GIVEN PROBLEM:
Turn the lines below, from the one containing "family: Plantaginaceae" through the one containing "scientific name: Asparagus officinalis", both included, into a Markdown table. Use the columns Row and Line, number each row, and skip any blank lines.

[Records from a data source]
━━━━

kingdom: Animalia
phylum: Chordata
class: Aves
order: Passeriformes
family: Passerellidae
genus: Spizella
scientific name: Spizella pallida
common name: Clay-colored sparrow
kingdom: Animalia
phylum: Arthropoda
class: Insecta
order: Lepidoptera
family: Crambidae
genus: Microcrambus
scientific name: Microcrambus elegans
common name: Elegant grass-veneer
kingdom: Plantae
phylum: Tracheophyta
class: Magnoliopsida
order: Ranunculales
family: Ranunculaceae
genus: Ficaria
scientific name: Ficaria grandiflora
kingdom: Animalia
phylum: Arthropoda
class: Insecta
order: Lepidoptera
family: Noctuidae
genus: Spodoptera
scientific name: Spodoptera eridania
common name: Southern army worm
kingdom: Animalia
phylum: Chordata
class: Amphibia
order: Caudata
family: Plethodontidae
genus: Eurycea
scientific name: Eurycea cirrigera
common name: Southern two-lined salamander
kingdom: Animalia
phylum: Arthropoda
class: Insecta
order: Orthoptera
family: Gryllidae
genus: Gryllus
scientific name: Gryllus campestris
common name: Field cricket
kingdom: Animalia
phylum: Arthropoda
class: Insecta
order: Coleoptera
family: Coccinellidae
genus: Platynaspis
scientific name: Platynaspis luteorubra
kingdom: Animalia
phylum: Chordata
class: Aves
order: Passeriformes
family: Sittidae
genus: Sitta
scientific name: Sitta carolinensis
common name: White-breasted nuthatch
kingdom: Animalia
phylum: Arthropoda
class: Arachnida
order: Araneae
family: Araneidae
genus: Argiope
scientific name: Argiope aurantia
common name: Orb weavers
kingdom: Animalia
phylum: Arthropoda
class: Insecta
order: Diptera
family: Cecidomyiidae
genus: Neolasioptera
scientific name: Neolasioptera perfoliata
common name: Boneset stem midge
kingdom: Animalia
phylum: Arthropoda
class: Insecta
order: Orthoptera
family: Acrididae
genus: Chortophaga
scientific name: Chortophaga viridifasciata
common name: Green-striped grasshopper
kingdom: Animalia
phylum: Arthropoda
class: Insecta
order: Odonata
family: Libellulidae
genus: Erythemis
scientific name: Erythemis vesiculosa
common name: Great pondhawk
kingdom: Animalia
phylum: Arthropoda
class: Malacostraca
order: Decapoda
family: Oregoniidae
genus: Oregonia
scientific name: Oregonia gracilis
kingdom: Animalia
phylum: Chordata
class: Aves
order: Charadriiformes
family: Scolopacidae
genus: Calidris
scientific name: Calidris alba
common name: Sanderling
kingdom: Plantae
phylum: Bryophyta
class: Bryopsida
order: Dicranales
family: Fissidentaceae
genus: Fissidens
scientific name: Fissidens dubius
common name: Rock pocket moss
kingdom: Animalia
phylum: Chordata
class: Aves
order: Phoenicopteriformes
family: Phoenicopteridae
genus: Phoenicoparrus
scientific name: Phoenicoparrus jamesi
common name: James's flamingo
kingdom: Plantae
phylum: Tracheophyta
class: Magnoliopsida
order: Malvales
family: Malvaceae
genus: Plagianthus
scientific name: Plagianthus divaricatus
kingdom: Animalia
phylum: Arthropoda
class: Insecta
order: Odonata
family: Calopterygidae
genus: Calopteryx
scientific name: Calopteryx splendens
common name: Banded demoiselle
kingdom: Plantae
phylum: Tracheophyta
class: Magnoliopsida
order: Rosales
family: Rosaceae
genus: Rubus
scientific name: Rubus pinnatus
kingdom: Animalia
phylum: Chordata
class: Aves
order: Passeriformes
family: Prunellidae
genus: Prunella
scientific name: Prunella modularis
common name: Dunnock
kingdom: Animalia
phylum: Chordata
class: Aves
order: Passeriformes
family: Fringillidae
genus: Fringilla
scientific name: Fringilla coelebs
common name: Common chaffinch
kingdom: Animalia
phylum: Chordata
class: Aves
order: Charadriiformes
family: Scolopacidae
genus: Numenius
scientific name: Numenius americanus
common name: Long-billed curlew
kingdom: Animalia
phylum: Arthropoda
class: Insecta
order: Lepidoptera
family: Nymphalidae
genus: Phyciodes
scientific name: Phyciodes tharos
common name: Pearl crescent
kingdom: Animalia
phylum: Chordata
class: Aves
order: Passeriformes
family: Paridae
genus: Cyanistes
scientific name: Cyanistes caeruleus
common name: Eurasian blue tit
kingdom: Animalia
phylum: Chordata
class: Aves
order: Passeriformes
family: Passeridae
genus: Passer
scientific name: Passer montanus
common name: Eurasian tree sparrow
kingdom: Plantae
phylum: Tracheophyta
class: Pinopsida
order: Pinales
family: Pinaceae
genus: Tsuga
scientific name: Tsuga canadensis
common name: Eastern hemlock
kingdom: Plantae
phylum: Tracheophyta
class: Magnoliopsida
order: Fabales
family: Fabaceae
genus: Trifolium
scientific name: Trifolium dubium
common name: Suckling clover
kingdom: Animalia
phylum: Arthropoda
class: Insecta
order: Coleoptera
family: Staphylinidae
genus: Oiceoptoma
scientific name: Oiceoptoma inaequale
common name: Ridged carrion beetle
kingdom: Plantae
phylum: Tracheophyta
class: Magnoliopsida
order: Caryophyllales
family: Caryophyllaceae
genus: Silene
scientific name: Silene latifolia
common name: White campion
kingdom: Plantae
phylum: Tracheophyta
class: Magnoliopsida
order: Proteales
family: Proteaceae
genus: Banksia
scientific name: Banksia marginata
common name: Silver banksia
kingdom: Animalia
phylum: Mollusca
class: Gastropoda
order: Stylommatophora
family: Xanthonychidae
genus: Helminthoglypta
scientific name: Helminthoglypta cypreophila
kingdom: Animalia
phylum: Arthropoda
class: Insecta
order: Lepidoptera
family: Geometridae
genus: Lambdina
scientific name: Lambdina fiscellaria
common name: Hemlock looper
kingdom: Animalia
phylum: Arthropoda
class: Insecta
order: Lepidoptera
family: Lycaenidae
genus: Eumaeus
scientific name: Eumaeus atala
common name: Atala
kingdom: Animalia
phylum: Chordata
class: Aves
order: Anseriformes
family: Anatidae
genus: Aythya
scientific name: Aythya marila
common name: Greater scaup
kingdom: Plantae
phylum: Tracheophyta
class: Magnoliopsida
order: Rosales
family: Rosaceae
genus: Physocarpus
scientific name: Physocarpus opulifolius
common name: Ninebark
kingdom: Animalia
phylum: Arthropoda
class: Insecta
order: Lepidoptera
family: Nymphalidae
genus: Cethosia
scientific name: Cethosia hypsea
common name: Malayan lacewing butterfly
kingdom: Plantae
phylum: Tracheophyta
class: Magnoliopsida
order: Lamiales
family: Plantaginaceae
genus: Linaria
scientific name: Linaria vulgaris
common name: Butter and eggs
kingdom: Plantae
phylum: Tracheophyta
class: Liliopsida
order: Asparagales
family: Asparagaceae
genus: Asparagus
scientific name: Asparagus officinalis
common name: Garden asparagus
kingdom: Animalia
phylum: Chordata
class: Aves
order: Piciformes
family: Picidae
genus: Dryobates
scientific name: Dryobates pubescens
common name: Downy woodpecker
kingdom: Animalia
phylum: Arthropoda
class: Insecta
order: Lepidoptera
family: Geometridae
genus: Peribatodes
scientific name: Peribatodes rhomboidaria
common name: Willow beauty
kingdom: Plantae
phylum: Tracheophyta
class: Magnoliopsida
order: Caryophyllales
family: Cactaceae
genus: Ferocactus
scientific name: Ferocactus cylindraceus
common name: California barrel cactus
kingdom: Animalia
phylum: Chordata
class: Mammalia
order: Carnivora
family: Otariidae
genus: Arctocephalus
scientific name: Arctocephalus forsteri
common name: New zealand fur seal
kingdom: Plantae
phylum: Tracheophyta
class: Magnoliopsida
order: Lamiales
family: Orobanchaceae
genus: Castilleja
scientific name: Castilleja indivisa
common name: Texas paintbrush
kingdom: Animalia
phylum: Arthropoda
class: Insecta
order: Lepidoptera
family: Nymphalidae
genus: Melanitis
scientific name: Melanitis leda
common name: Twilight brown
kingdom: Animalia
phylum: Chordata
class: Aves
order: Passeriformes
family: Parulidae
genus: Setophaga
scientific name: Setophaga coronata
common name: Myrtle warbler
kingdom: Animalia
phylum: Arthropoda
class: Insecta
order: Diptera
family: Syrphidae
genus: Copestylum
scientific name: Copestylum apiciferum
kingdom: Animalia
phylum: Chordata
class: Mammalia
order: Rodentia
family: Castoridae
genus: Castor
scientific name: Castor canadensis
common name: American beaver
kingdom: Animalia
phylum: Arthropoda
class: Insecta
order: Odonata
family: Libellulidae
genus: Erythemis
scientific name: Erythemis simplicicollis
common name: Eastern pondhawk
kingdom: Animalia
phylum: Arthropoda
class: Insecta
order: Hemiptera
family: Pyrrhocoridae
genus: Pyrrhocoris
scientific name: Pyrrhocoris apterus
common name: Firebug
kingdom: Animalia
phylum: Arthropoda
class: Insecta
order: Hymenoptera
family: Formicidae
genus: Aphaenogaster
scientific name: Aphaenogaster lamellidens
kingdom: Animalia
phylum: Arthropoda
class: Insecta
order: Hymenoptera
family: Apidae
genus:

━━━━

TASK ANSWER:
| Row | Line |
|---|---|
| 1 | family: Plantaginaceae |
| 2 | genus: Linaria |
| 3 | scientific name: Linaria vulgaris |
| 4 | common name: Butter and eggs |
| 5 | kingdom: Plantae |
| 6 | phylum: Tracheophyta |
| 7 | class: Liliopsida |
| 8 | order: Asparagales |
| 9 | family: Asparagaceae |
| 10 | genus: Asparagus |
| 11 | scientific name: Asparagus officinalis |